WHAT THE EXERCISE ASKS>
Convert the lines of the data into a JSON list of strings, starting with the line that contains "la media (36%)." and going on through the line that contains "Amplía esta información con". Use one string per line, leave out blank lines, and include no other lines.

PROVIDED DATA>
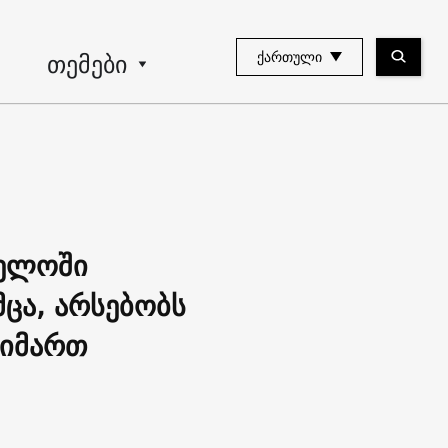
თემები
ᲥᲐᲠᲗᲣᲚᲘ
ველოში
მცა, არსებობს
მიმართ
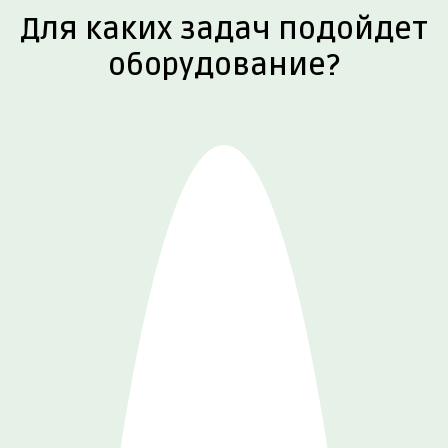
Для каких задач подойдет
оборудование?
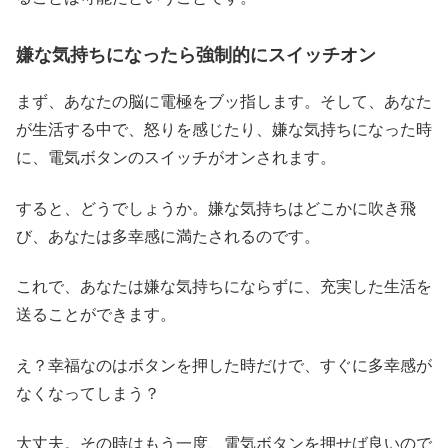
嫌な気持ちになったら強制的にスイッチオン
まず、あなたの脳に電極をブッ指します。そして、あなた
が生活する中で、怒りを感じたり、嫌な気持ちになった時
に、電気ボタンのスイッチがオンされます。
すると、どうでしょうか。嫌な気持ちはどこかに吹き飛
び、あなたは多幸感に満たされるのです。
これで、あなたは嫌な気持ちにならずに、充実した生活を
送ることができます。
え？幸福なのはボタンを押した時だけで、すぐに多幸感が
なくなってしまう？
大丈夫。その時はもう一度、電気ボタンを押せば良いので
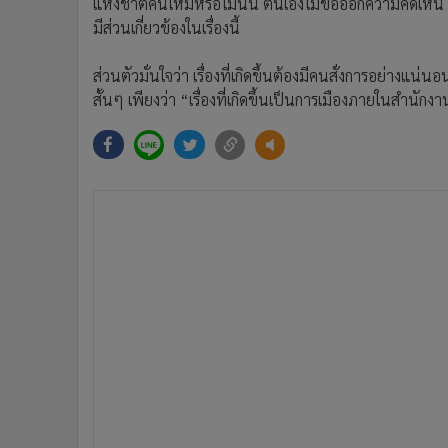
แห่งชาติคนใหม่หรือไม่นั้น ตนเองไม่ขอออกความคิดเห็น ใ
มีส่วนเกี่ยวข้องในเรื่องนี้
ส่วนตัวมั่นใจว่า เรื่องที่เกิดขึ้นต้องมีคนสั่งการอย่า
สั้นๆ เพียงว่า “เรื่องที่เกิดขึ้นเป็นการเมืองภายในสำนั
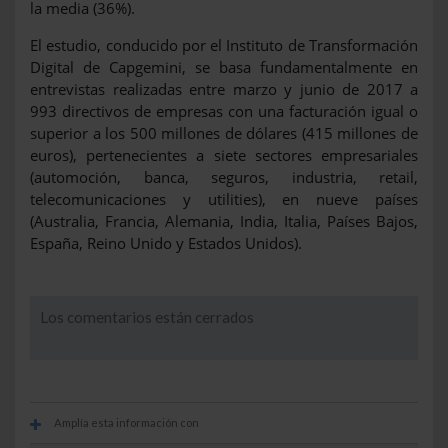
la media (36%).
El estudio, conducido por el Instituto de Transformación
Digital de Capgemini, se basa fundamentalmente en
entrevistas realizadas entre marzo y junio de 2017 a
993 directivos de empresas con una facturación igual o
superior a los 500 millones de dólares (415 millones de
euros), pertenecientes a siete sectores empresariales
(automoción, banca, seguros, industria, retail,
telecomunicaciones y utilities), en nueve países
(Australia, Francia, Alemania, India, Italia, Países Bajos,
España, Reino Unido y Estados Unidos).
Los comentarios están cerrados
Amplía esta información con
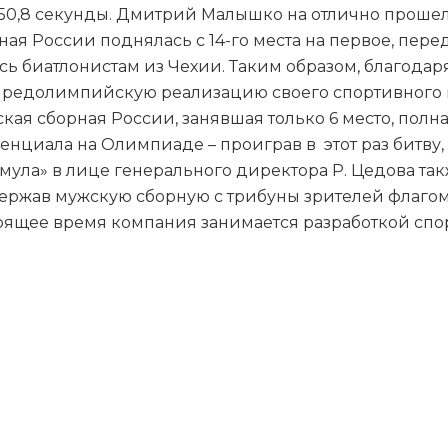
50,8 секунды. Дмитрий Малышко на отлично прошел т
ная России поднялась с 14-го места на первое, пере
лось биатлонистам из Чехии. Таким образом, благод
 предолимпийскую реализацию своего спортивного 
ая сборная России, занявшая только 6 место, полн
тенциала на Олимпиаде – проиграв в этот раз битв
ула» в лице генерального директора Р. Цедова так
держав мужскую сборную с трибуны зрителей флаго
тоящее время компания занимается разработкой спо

* * *

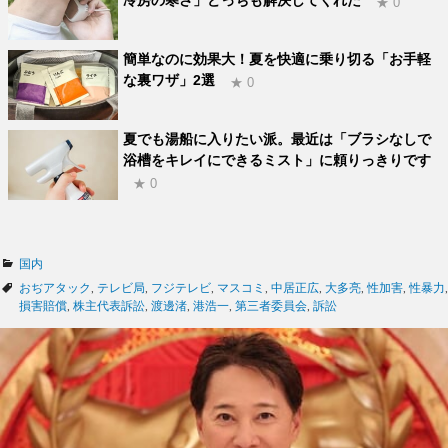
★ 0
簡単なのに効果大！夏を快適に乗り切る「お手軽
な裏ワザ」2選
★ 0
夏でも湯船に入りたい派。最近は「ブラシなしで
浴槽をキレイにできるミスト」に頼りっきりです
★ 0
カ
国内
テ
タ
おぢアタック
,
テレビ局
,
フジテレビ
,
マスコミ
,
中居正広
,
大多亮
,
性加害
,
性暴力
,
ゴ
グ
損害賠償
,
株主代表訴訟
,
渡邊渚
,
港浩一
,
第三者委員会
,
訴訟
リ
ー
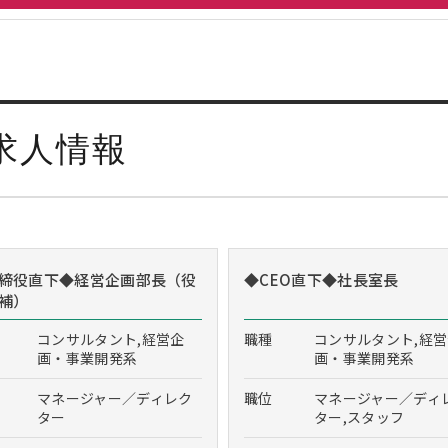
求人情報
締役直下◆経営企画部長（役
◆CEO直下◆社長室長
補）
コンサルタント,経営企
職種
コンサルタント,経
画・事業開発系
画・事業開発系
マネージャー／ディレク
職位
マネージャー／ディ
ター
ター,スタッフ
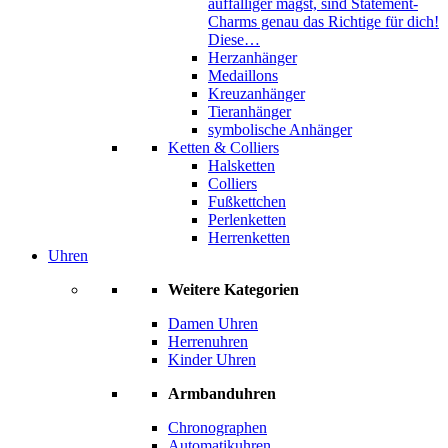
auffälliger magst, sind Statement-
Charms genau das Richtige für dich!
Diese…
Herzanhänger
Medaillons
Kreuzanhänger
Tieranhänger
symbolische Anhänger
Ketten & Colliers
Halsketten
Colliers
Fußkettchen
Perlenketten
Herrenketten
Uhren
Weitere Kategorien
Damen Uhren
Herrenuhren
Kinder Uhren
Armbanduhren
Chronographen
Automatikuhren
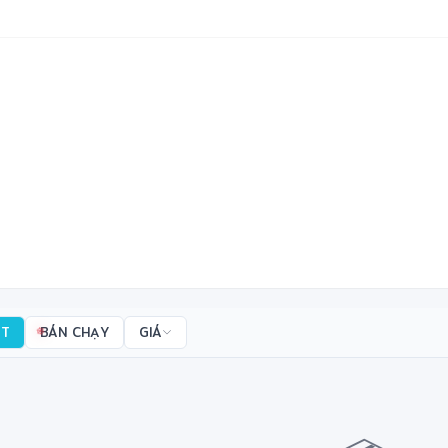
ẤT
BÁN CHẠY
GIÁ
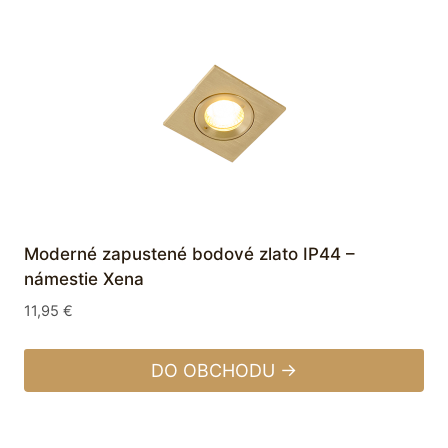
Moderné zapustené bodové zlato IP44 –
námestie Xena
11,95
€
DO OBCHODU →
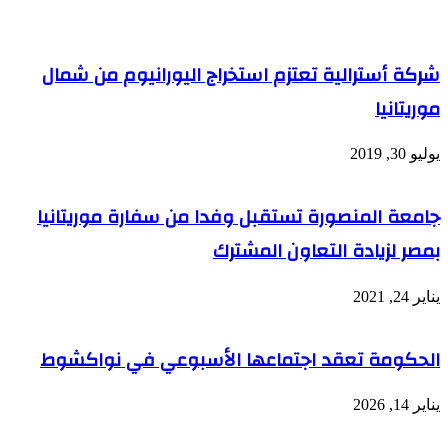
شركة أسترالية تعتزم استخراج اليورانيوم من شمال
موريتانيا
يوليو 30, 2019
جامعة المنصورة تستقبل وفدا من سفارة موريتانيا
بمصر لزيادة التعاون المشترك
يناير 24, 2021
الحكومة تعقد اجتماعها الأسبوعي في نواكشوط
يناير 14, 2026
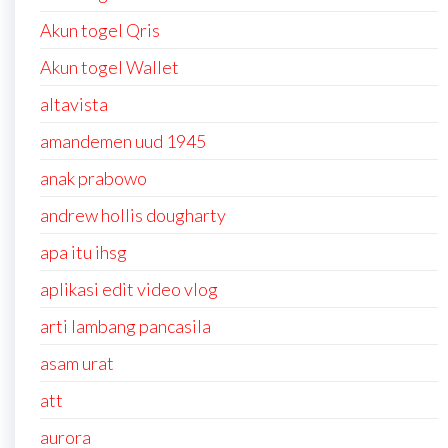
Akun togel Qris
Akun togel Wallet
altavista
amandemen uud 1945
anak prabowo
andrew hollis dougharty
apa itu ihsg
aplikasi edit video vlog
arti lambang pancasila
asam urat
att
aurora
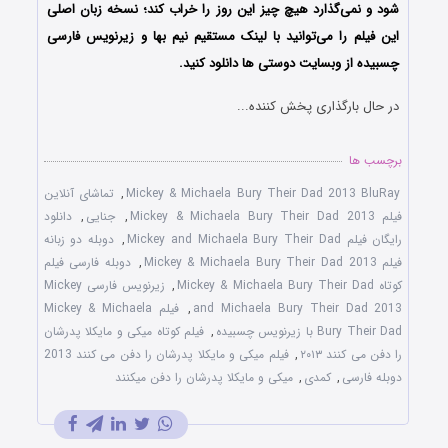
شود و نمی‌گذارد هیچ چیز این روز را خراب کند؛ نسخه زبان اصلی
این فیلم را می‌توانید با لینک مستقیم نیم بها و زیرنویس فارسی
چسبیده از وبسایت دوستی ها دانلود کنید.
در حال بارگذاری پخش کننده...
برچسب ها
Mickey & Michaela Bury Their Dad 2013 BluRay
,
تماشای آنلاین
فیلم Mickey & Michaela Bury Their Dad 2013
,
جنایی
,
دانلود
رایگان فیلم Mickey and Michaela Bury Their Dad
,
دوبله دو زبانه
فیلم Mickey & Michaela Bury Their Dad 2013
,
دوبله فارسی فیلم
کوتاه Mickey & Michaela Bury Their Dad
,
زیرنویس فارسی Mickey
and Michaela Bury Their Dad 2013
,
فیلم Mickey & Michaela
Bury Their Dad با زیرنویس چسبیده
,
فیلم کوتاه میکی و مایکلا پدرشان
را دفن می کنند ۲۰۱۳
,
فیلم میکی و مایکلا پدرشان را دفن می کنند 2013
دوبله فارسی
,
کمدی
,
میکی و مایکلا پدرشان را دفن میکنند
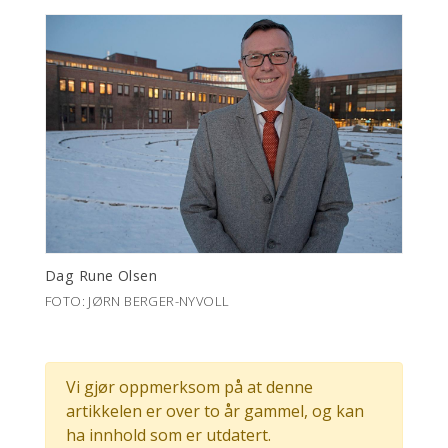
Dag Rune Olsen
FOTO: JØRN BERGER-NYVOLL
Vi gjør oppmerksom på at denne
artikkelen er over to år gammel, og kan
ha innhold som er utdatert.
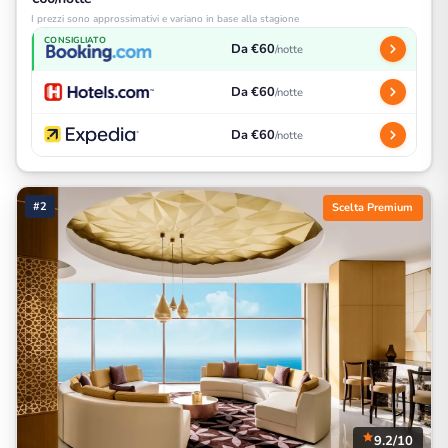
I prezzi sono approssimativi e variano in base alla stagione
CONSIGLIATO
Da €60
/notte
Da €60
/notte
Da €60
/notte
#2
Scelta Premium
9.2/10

EXERCISE RESPONSE>
[
  "la media (36%).",
  "El estudio, conducido por el Instituto de Transformación",
  "Digital de Capgemini, se basa fundamentalmente en",
  "entrevistas realizadas entre marzo y junio de 2017 a",
  "993 directivos de empresas con una facturación igual o",
  "superior a los 500 millones de dólares (415 millones de",
  "euros), pertenecientes a siete sectores empresariales",
  "(automoción, banca, seguros, industria, retail,",
  "telecomunicaciones y utilities), en nueve países",
  "(Australia, Francia, Alemania, India, Italia, Países Bajos,",
  "España, Reino Unido y Estados Unidos).",
  "Los comentarios están cerrados",
  "Amplía esta información con"
]